EXERCISE BRIEF
Convert every line of the data below into a JSON list of strings, one string per line, leaving out any blank lines.

• • • • • • •

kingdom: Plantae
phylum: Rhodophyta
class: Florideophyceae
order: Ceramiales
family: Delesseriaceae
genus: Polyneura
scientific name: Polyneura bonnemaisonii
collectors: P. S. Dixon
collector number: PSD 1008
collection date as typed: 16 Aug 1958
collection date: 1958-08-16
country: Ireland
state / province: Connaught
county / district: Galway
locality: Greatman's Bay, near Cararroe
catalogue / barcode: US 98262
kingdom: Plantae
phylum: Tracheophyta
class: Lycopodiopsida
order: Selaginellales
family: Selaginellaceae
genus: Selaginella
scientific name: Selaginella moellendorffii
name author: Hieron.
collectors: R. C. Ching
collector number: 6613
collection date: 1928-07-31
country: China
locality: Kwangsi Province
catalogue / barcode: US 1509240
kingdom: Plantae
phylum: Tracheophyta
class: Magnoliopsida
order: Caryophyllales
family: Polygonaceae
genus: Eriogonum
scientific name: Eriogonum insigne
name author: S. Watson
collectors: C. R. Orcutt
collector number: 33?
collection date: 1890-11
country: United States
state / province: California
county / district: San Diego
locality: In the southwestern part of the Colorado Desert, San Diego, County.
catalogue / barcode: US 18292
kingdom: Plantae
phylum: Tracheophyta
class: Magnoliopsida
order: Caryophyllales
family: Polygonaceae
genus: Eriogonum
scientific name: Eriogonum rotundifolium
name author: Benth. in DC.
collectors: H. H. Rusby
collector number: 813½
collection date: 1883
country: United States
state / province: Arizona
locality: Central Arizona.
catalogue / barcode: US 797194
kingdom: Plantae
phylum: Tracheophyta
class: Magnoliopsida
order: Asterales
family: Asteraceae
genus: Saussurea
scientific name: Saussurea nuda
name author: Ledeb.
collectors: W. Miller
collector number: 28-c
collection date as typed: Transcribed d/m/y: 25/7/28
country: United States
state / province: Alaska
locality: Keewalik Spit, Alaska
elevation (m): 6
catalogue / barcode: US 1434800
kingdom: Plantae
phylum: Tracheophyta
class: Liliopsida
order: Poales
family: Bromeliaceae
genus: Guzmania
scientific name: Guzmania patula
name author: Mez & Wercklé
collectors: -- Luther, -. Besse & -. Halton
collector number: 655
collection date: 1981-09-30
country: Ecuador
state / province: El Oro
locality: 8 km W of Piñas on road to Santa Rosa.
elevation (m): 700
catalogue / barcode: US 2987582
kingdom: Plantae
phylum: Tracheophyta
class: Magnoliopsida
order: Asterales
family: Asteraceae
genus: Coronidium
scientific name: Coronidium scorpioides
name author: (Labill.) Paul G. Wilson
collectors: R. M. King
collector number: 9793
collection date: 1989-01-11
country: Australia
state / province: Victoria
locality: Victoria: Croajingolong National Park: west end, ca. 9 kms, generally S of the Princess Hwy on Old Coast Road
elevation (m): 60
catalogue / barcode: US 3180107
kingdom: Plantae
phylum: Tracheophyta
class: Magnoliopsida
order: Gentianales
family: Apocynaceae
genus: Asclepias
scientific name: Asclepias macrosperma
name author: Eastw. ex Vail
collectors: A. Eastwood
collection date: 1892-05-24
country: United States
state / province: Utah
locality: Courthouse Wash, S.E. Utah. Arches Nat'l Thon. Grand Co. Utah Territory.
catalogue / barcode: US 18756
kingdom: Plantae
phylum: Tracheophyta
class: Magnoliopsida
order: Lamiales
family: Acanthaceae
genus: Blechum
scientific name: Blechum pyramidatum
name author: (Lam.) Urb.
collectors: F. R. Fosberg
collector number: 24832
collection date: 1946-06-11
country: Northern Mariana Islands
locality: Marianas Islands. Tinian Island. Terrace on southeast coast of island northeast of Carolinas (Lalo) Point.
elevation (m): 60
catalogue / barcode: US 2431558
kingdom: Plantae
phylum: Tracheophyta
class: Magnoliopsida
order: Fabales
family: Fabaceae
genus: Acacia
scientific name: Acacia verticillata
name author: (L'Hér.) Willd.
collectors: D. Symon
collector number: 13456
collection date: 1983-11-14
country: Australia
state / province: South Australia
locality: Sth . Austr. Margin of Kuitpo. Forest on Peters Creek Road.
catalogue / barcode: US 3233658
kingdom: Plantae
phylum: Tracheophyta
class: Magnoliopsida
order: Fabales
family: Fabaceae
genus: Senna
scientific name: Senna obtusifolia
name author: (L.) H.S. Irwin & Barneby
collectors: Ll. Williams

• • • • • • •

ANSWER FOR THE TASK
[
  "kingdom: Plantae",
  "phylum: Rhodophyta",
  "class: Florideophyceae",
  "order: Ceramiales",
  "family: Delesseriaceae",
  "genus: Polyneura",
  "scientific name: Polyneura bonnemaisonii",
  "collectors: P. S. Dixon",
  "collector number: PSD 1008",
  "collection date as typed: 16 Aug 1958",
  "collection date: 1958-08-16",
  "country: Ireland",
  "state / province: Connaught",
  "county / district: Galway",
  "locality: Greatman's Bay, near Cararroe",
  "catalogue / barcode: US 98262",
  "kingdom: Plantae",
  "phylum: Tracheophyta",
  "class: Lycopodiopsida",
  "order: Selaginellales",
  "family: Selaginellaceae",
  "genus: Selaginella",
  "scientific name: Selaginella moellendorffii",
  "name author: Hieron.",
  "collectors: R. C. Ching",
  "collector number: 6613",
  "collection date: 1928-07-31",
  "country: China",
  "locality: Kwangsi Province",
  "catalogue / barcode: US 1509240",
  "kingdom: Plantae",
  "phylum: Tracheophyta",
  "class: Magnoliopsida",
  "order: Caryophyllales",
  "family: Polygonaceae",
  "genus: Eriogonum",
  "scientific name: Eriogonum insigne",
  "name author: S. Watson",
  "collectors: C. R. Orcutt",
  "collector number: 33?",
  "collection date: 1890-11",
  "country: United States",
  "state / province: California",
  "county / district: San Diego",
  "locality: In the southwestern part of the Colorado Desert, San Diego, County.",
  "catalogue / barcode: US 18292",
  "kingdom: Plantae",
  "phylum: Tracheophyta",
  "class: Magnoliopsida",
  "order: Caryophyllales",
  "family: Polygonaceae",
  "genus: Eriogonum",
  "scientific name: Eriogonum rotundifolium",
  "name author: Benth. in DC.",
  "collectors: H. H. Rusby",
  "collector number: 813½",
  "collection date: 1883",
  "country: United States",
  "state / province: Arizona",
  "locality: Central Arizona.",
  "catalogue / barcode: US 797194",
  "kingdom: Plantae",
  "phylum: Tracheophyta",
  "class: Magnoliopsida",
  "order: Asterales",
  "family: Asteraceae",
  "genus: Saussurea",
  "scientific name: Saussurea nuda",
  "name author: Ledeb.",
  "collectors: W. Miller",
  "collector number: 28-c",
  "collection date as typed: Transcribed d/m/y: 25/7/28",
  "country: United States",
  "state / province: Alaska",
  "locality: Keewalik Spit, Alaska",
  "elevation (m): 6",
  "catalogue / barcode: US 1434800",
  "kingdom: Plantae",
  "phylum: Tracheophyta",
  "class: Liliopsida",
  "order: Poales",
  "family: Bromeliaceae",
  "genus: Guzmania",
  "scientific name: Guzmania patula",
  "name author: Mez & Wercklé",
  "collectors: -- Luther, -. Besse & -. Halton",
  "collector number: 655",
  "collection date: 1981-09-30",
  "country: Ecuador",
  "state / province: El Oro",
  "locality: 8 km W of Piñas on road to Santa Rosa.",
  "elevation (m): 700",
  "catalogue / barcode: US 2987582",
  "kingdom: Plantae",
  "phylum: Tracheophyta",
  "class: Magnoliopsida",
  "order: Asterales",
  "family: Asteraceae",
  "genus: Coronidium",
  "scientific name: Coronidium scorpioides",
  "name author: (Labill.) Paul G. Wilson",
  "collectors: R. M. King",
  "collector number: 9793",
  "collection date: 1989-01-11",
  "country: Australia",
  "state / province: Victoria",
  "locality: Victoria: Croajingolong National Park: west end, ca. 9 kms, generally S of the Princess Hwy on Old Coast Road",
  "elevation (m): 60",
  "catalogue / barcode: US 3180107",
  "kingdom: Plantae",
  "phylum: Tracheophyta",
  "class: Magnoliopsida",
  "order: Gentianales",
  "family: Apocynaceae",
  "genus: Asclepias",
  "scientific name: Asclepias macrosperma",
  "name author: Eastw. ex Vail",
  "collectors: A. Eastwood",
  "collection date: 1892-05-24",
  "country: United States",
  "state / province: Utah",
  "locality: Courthouse Wash, S.E. Utah. Arches Nat'l Thon. Grand Co. Utah Territory.",
  "catalogue / barcode: US 18756",
  "kingdom: Plantae",
  "phylum: Tracheophyta",
  "class: Magnoliopsida",
  "order: Lamiales",
  "family: Acanthaceae",
  "genus: Blechum",
  "scientific name: Blechum pyramidatum",
  "name author: (Lam.) Urb.",
  "collectors: F. R. Fosberg",
  "collector number: 24832",
  "collection date: 1946-06-11",
  "country: Northern Mariana Islands",
  "locality: Marianas Islands. Tinian Island. Terrace on southeast coast of island northeast of Carolinas (Lalo) Point.",
  "elevation (m): 60",
  "catalogue / barcode: US 2431558",
  "kingdom: Plantae",
  "phylum: Tracheophyta",
  "class: Magnoliopsida",
  "order: Fabales",
  "family: Fabaceae",
  "genus: Acacia",
  "scientific name: Acacia verticillata",
  "name author: (L'Hér.) Willd.",
  "collectors: D. Symon",
  "collector number: 13456",
  "collection date: 1983-11-14",
  "country: Australia",
  "state / province: South Australia",
  "locality: Sth . Austr. Margin of Kuitpo. Forest on Peters Creek Road.",
  "catalogue / barcode: US 3233658",
  "kingdom: Plantae",
  "phylum: Tracheophyta",
  "class: Magnoliopsida",
  "order: Fabales",
  "family: Fabaceae",
  "genus: Senna",
  "scientific name: Senna obtusifolia",
  "name author: (L.) H.S. Irwin & Barneby",
  "collectors: Ll. Williams"
]